■ Problem requirements ■
According to the code of conduct text, at what email address can instances of abusive, harassing, or otherwise unacceptable behavior be reported?

■ Provided text ■

((

Voice Data Contribution Guidelines

When contributing voice data or transcriptions:

  • Respect the privacy and consent of all speakers
  • Do not submit recordings without proper consent
  • Be honest about audio quality and transcription accuracy
  • Respect cultural and religious sensitivities in content
  • Follow platform guidelines for appropriate content
  • Report any inappropriate or harmful content

Enforcement Responsibilities

Community leaders are responsible for clarifying and enforcing our standards of acceptable behavior and will take appropriate and fair corrective action in response to any behavior that they deem inappropriate, threatening, offensive, or harmful.

Community leaders have the right and responsibility to remove, edit, or reject comments, commits, code, wiki edits, issues, and other contributions that are not aligned to this Code of Conduct, and will communicate reasons for moderation decisions when appropriate.

Scope

This Code of Conduct applies within all community spaces, and also applies when an individual is officially representing the community in public spaces. Examples of representing our community include using an official e-mail address, posting via an official social media account, or acting as an appointed representative at an online or offline event.

Enforcement

Instances of abusive, harassing, or otherwise unacceptable behavior may be reported to the community leaders responsible for enforcement at conduct@shrutik.org. All complaints will be reviewed and investigated promptly and fairly.

All community leaders are obligated to respect the privacy and security of the reporter of any incident.

Enforcement Guidelines

Community leaders will follow these Community Impact Guidelines in determining the consequences for any action they deem in violation of this Code of Conduct:

1. Correction

Community Impact: Use of inappropriate language or other behavior deemed unprofessional or unwelcome in the community.

))

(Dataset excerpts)
((

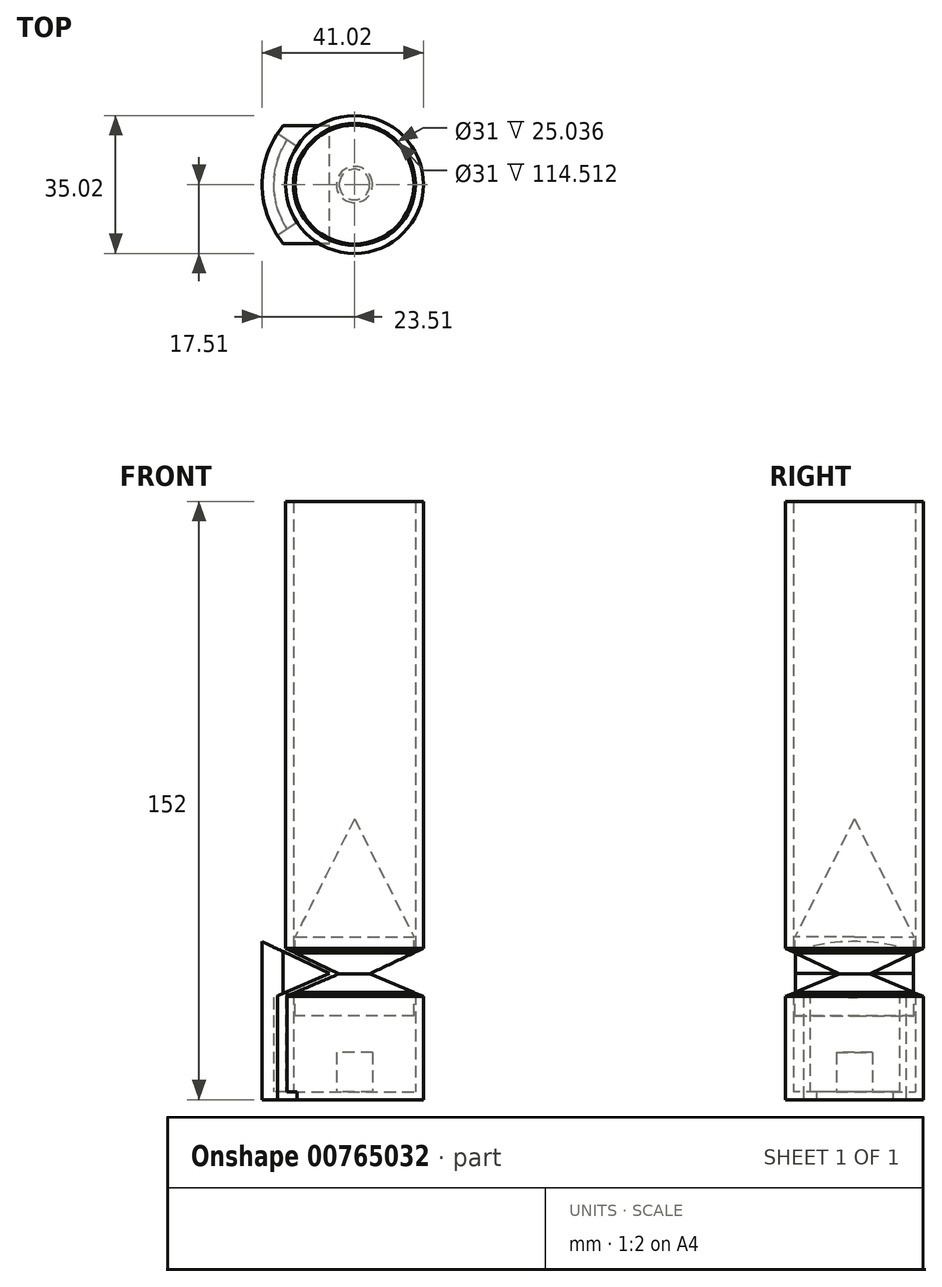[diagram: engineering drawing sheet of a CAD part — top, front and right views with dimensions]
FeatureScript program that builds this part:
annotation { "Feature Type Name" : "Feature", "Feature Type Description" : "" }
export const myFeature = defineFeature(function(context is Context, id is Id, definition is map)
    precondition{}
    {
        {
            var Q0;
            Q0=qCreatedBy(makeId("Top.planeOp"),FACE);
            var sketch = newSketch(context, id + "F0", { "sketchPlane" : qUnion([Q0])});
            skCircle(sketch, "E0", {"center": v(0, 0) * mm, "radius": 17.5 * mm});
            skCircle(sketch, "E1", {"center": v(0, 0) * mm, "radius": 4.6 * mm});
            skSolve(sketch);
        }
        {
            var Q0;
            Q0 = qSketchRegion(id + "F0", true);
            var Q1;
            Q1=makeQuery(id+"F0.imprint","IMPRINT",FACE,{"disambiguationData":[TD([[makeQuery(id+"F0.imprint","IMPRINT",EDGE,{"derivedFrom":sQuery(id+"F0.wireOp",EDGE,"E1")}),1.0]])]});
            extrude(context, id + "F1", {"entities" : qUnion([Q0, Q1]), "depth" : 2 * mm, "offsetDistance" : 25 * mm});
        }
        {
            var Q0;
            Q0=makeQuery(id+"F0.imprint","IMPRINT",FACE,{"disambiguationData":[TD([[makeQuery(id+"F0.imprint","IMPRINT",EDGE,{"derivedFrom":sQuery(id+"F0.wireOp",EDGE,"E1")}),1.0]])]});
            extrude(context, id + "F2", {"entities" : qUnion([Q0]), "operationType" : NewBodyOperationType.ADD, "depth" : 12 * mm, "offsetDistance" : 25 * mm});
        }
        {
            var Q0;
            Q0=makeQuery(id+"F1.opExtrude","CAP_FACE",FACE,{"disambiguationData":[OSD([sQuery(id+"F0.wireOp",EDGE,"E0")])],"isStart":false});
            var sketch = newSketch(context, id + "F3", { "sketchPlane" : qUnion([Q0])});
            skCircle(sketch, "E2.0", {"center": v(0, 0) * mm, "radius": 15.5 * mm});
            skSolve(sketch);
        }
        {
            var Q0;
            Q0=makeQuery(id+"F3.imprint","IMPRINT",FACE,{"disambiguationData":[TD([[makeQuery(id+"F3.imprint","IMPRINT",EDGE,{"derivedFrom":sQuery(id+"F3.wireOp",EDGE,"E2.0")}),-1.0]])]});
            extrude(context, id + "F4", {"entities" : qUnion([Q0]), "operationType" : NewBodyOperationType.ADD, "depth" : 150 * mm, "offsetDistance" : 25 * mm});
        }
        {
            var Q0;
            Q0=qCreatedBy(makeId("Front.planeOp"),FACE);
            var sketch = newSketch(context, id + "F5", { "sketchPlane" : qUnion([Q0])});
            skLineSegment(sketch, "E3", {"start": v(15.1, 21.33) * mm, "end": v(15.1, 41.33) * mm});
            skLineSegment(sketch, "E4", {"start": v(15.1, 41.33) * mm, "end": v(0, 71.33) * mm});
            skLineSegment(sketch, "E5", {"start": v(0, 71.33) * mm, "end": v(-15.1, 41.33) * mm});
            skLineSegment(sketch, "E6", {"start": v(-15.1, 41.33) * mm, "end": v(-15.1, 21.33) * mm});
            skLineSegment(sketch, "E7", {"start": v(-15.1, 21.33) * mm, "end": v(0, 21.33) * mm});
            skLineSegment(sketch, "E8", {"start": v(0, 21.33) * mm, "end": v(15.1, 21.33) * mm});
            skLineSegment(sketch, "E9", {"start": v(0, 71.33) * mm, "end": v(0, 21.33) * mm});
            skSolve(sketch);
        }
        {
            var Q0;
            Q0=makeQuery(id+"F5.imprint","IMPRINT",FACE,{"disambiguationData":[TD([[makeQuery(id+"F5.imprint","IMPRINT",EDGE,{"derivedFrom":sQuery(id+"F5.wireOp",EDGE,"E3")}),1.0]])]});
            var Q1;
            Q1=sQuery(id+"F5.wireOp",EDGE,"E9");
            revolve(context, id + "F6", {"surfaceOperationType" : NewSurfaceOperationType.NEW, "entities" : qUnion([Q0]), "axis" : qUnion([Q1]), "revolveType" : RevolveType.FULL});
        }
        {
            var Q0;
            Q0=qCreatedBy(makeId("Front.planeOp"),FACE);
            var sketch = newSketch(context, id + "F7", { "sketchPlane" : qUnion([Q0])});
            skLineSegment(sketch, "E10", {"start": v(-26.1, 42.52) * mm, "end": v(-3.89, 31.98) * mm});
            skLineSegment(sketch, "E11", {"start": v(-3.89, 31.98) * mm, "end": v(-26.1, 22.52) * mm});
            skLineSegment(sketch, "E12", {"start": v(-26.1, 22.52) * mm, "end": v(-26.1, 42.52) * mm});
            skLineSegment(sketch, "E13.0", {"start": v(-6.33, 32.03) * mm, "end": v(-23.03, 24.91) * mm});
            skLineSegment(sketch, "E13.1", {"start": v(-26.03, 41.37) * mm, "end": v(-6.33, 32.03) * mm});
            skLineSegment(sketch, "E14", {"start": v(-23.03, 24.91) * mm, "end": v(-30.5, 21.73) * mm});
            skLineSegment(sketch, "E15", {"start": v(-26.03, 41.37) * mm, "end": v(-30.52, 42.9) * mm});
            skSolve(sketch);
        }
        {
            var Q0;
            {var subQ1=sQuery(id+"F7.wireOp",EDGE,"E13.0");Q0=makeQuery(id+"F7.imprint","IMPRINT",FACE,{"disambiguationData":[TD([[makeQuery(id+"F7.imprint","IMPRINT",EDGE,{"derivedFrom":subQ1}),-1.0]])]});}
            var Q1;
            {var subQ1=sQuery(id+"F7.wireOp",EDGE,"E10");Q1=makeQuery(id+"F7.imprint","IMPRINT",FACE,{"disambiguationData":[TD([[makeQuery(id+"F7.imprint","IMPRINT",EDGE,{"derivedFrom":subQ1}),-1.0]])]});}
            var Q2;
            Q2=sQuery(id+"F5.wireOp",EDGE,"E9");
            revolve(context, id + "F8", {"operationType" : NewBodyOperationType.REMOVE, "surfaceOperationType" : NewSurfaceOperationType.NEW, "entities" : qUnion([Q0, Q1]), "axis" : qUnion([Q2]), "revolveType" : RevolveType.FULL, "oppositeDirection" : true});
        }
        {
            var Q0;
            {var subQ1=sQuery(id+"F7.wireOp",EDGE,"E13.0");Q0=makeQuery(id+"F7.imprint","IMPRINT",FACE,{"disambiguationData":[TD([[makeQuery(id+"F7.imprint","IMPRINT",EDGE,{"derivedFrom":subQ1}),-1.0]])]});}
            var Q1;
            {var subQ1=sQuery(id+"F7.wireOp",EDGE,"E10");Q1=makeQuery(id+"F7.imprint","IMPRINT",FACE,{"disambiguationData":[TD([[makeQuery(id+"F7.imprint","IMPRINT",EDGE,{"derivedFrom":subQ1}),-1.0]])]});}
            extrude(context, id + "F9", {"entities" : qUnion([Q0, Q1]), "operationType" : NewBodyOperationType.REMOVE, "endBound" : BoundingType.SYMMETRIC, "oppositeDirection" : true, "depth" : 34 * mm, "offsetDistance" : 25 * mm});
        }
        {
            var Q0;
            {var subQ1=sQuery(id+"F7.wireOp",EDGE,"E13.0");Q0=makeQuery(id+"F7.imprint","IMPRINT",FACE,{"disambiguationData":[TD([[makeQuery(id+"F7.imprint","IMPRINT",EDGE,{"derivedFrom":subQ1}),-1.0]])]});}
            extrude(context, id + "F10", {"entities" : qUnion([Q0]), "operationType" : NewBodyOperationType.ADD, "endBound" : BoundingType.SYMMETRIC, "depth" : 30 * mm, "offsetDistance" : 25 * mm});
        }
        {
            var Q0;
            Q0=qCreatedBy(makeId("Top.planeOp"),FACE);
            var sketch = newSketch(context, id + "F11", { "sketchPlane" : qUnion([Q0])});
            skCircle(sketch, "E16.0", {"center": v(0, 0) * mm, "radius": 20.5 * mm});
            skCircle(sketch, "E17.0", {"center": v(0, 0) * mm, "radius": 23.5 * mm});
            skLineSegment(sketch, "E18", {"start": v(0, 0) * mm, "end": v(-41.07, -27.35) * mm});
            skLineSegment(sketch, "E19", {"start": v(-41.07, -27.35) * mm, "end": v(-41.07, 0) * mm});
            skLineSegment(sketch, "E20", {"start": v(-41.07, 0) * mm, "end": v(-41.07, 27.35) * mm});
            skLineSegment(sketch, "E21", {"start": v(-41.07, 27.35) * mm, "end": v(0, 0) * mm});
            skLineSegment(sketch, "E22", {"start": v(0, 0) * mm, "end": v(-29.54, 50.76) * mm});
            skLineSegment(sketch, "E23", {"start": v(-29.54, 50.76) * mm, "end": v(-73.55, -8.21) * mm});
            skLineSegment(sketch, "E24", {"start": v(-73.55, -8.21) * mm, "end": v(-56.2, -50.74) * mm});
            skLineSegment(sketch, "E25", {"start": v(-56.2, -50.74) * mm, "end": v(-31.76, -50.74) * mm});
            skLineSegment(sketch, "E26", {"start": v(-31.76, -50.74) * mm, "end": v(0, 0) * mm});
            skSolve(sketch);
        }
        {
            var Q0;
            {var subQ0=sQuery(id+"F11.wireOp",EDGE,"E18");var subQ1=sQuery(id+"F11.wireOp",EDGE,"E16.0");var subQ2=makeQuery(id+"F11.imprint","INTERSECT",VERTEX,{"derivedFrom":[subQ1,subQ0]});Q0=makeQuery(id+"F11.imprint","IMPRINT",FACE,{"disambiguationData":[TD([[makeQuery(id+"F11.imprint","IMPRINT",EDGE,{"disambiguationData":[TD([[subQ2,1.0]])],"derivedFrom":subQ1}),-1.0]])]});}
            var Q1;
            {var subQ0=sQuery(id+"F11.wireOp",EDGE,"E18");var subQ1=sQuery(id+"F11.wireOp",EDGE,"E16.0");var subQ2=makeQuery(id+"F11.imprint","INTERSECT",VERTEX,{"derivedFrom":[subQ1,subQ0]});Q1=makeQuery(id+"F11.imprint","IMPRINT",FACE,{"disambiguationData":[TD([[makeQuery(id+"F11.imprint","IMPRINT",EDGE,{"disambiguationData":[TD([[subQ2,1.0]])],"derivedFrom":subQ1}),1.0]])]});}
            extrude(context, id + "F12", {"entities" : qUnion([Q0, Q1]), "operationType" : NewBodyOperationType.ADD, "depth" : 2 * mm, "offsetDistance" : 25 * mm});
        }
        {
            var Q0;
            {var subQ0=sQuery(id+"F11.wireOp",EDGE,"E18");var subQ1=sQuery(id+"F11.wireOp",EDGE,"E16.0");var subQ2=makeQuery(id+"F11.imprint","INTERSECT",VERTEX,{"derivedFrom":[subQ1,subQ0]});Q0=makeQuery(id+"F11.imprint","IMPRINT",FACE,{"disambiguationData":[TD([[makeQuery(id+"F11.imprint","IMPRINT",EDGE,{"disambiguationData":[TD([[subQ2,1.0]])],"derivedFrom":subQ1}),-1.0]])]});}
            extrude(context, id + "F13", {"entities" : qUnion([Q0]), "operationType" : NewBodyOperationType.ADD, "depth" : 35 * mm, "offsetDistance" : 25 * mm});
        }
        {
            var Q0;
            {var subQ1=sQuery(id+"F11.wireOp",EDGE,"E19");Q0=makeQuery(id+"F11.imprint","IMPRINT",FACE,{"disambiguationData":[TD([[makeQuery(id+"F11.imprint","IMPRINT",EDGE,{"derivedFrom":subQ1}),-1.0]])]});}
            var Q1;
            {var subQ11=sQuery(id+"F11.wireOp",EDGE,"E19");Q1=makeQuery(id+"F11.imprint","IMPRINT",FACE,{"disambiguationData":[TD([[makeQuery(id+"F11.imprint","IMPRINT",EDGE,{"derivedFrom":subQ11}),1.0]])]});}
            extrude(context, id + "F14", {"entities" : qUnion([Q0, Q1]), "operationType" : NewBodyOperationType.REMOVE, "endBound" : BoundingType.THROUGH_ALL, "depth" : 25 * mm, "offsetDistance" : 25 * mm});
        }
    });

))
((

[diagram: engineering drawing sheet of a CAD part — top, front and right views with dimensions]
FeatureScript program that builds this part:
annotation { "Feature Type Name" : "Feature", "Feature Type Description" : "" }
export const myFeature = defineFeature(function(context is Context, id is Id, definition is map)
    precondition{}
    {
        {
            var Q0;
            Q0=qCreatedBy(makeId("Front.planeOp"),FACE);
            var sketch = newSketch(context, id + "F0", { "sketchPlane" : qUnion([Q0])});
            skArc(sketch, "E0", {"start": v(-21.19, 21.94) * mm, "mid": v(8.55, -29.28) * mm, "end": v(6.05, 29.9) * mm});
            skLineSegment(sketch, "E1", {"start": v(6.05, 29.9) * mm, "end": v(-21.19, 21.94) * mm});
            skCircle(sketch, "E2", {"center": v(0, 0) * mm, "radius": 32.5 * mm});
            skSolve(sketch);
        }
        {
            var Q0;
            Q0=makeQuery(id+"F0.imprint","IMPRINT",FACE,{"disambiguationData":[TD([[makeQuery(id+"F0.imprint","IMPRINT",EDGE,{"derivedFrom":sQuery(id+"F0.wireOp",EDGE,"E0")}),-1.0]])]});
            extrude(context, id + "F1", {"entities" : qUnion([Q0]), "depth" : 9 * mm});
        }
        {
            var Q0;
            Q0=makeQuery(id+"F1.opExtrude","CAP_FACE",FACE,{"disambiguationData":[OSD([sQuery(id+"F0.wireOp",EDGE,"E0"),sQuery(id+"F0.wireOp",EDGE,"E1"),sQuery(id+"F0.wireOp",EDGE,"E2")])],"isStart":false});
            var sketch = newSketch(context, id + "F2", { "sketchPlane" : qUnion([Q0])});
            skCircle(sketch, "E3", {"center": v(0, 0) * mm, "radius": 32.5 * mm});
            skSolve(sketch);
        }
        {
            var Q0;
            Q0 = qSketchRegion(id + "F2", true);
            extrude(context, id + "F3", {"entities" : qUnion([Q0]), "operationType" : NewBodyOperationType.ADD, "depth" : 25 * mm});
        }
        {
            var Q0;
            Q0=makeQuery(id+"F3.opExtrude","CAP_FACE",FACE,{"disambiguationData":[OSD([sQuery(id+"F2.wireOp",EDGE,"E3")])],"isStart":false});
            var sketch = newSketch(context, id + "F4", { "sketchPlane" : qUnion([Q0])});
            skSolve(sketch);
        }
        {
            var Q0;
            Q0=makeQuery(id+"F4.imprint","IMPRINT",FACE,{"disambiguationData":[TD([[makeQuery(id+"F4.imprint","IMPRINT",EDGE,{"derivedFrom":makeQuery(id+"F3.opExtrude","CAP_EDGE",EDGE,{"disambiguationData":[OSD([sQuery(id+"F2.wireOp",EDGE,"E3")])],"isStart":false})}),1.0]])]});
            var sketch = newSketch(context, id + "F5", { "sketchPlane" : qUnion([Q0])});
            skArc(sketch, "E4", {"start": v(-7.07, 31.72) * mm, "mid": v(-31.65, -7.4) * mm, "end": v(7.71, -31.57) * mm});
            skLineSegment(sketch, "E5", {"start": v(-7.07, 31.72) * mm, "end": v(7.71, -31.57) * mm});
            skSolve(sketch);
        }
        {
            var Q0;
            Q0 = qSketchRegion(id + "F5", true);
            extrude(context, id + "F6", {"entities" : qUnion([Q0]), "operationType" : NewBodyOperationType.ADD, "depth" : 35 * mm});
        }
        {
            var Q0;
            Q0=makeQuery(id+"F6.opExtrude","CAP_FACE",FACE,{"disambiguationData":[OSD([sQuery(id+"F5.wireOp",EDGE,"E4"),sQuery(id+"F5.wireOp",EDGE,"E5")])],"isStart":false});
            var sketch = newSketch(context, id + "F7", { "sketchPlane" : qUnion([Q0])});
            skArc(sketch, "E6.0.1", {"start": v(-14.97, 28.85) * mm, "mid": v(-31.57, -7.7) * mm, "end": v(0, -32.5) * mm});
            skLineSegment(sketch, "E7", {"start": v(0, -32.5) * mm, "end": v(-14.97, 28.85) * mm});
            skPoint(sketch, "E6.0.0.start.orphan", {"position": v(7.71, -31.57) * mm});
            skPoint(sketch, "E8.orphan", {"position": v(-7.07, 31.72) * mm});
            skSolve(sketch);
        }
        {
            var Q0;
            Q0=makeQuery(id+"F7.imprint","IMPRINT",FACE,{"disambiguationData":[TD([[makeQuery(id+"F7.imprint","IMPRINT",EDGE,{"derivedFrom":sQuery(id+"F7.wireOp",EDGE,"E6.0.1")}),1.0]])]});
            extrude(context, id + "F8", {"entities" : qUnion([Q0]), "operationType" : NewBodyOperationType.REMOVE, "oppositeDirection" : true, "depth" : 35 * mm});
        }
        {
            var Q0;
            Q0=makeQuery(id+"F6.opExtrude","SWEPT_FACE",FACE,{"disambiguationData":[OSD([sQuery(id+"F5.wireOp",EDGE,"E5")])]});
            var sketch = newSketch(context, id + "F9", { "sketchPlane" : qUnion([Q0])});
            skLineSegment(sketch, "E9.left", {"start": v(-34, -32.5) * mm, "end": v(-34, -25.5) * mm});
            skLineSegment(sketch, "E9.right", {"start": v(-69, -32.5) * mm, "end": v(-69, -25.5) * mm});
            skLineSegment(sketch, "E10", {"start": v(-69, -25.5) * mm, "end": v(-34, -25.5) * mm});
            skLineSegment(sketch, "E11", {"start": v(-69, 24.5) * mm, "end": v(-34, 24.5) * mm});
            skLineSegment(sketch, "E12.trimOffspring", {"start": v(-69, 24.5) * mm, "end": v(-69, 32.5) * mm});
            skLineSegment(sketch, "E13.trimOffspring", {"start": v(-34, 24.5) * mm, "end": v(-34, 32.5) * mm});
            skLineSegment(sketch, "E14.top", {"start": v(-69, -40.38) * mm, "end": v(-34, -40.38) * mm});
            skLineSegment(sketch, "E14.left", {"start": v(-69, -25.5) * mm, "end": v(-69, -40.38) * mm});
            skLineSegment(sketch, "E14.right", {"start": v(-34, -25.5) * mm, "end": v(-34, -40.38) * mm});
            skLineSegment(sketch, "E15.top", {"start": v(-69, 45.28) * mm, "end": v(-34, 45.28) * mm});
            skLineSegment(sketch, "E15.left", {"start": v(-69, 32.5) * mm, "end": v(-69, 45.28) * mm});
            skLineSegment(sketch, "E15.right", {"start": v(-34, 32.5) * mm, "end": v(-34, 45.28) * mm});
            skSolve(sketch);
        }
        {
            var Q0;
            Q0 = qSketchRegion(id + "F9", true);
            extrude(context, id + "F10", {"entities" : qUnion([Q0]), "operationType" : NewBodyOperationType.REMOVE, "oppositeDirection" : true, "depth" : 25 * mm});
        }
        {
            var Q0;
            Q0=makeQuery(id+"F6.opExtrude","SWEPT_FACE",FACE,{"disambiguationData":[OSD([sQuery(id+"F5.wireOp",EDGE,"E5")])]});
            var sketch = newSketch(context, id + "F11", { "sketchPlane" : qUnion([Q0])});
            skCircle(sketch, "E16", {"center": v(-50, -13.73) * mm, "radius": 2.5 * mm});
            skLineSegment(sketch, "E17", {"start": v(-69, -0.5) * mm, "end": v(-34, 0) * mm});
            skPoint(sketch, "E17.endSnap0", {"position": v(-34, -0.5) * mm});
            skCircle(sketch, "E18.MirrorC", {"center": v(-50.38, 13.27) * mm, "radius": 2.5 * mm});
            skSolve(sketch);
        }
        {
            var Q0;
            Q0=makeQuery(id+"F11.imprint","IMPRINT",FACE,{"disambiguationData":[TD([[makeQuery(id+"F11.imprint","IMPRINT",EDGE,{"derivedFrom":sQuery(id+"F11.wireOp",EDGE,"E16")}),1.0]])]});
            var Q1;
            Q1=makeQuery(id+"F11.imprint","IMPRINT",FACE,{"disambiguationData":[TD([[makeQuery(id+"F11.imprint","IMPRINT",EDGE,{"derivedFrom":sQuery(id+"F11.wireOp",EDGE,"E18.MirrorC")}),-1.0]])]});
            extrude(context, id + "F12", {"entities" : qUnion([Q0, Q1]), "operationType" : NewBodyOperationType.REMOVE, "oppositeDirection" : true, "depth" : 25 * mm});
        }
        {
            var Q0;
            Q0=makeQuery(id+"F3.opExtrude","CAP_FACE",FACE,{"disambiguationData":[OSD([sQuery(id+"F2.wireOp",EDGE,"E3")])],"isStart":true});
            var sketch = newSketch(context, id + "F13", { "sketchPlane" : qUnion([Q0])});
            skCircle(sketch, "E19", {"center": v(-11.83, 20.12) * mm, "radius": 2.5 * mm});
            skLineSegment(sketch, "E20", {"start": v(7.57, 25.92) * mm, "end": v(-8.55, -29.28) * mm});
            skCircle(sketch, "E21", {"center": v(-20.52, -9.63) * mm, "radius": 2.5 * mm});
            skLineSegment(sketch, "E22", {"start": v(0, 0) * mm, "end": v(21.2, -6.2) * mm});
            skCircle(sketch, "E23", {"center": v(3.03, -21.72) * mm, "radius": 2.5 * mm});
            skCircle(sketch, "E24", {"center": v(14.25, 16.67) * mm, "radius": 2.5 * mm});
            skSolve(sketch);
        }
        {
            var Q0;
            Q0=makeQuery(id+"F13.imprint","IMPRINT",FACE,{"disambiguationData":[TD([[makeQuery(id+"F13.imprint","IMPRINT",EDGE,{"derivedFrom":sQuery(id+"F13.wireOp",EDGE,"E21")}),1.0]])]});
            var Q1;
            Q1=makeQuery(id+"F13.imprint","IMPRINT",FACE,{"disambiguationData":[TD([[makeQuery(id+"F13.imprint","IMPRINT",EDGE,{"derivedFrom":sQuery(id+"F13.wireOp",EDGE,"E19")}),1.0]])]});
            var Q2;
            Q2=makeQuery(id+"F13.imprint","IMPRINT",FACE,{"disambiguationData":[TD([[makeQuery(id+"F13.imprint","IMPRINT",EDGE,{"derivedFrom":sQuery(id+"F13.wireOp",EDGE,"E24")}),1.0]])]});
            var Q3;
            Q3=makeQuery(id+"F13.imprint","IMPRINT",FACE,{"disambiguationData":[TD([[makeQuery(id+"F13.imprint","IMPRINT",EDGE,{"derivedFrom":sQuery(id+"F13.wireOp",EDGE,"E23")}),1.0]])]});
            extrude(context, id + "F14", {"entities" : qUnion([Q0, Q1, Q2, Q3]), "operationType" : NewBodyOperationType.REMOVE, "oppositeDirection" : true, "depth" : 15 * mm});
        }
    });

))

■ Task result ■
conduct@shrutik.org